How to complete this task
Make an exact copy of the records, dropping all pictures.

Record extracts

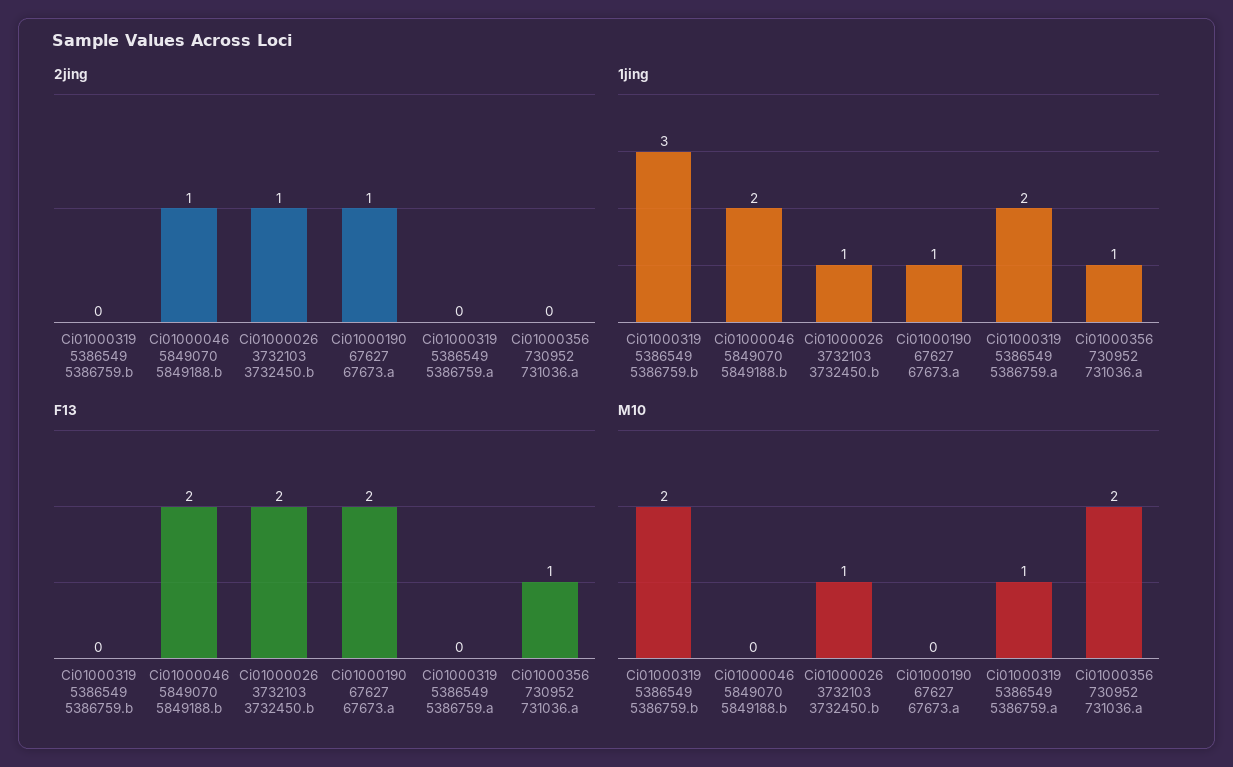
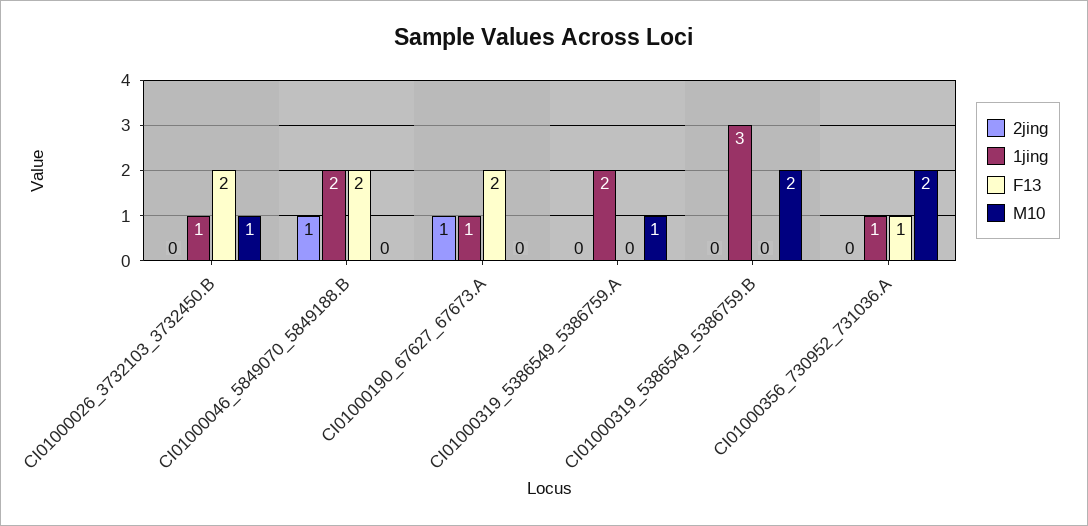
  {
    "2jing": {
      "Ci01000319 5386549 5386759.b": 0,
      "Ci01000046 5849070 5849188.b": 1,
-     "Ci01000026 3732103 3732450.b": 1,
+     "Ci01000026 3732103 3732450.b": 0,
      "Ci01000190 67627 67673.a": 1,
      "Ci01000319 5386549 5386759.a": 0,
      "Ci01000356 730952 731036.a": 0
    },
    "1jing": {
      "Ci01000319 5386549 5386759.b": 3,
      "Ci01000046 5849070 5849188.b": 2,
      "Ci01000026 3732103 3732450.b": 1,
      "Ci01000190 67627 67673.a": 1,
      "Ci01000319 5386549 5386759.a": 2,
      "Ci01000356 730952 731036.a": 1
    },
    "F13": {
      "Ci01000319 5386549 5386759.b": 0,
      "Ci01000046 5849070 5849188.b": 2,
      "Ci01000026 3732103 3732450.b": 2,
      "Ci01000190 67627 67673.a": 2,
      "Ci01000319 5386549 5386759.a": 0,
      "Ci01000356 730952 731036.a": 1
    },
    "M10": {
      "Ci01000319 5386549 5386759.b": 2,
      "Ci01000046 5849070 5849188.b": 0,
      "Ci01000026 3732103 3732450.b": 1,
      "Ci01000190 67627 67673.a": 0,
      "Ci01000319 5386549 5386759.a": 1,
      "Ci01000356 730952 731036.a": 2
    }
  }

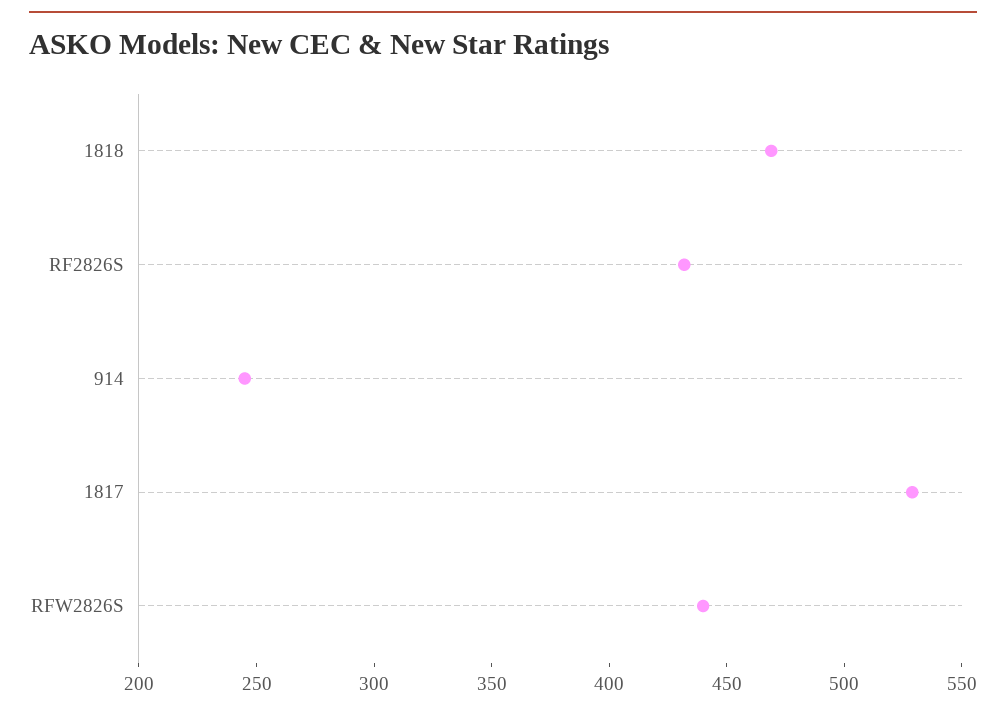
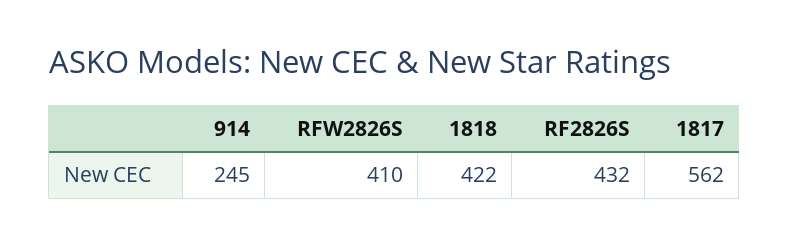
  {
-   "1818": 470,
+   "1818": 422,
    "RF2826S": 432,
    "914": 245,
-   "1817": 530,
+   "1817": 562,
-   "RFW2826S": 440
+   "RFW2826S": 410
  }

Response area
  {
    "2jing": {
      "Ci01000319 5386549 5386759.b": 0,
      "Ci01000046 5849070 5849188.b": 1,
-     "Ci01000026 3732103 3732450.b": 1,
+     "Ci01000026 3732103 3732450.b": 0,
      "Ci01000190 67627 67673.a": 1,
      "Ci01000319 5386549 5386759.a": 0,
      "Ci01000356 730952 731036.a": 0
    },
    "1jing": {
      "Ci01000319 5386549 5386759.b": 3,
      "Ci01000046 5849070 5849188.b": 2,
      "Ci01000026 3732103 3732450.b": 1,
      "Ci01000190 67627 67673.a": 1,
      "Ci01000319 5386549 5386759.a": 2,
      "Ci01000356 730952 731036.a": 1
    },
    "F13": {
      "Ci01000319 5386549 5386759.b": 0,
      "Ci01000046 5849070 5849188.b": 2,
      "Ci01000026 3732103 3732450.b": 2,
      "Ci01000190 67627 67673.a": 2,
      "Ci01000319 5386549 5386759.a": 0,
      "Ci01000356 730952 731036.a": 1
    },
    "M10": {
      "Ci01000319 5386549 5386759.b": 2,
      "Ci01000046 5849070 5849188.b": 0,
      "Ci01000026 3732103 3732450.b": 1,
      "Ci01000190 67627 67673.a": 0,
      "Ci01000319 5386549 5386759.a": 1,
      "Ci01000356 730952 731036.a": 2
    }
  }

  {
-   "1818": 470,
+   "1818": 422,
    "RF2826S": 432,
    "914": 245,
-   "1817": 530,
+   "1817": 562,
-   "RFW2826S": 440
+   "RFW2826S": 410
  }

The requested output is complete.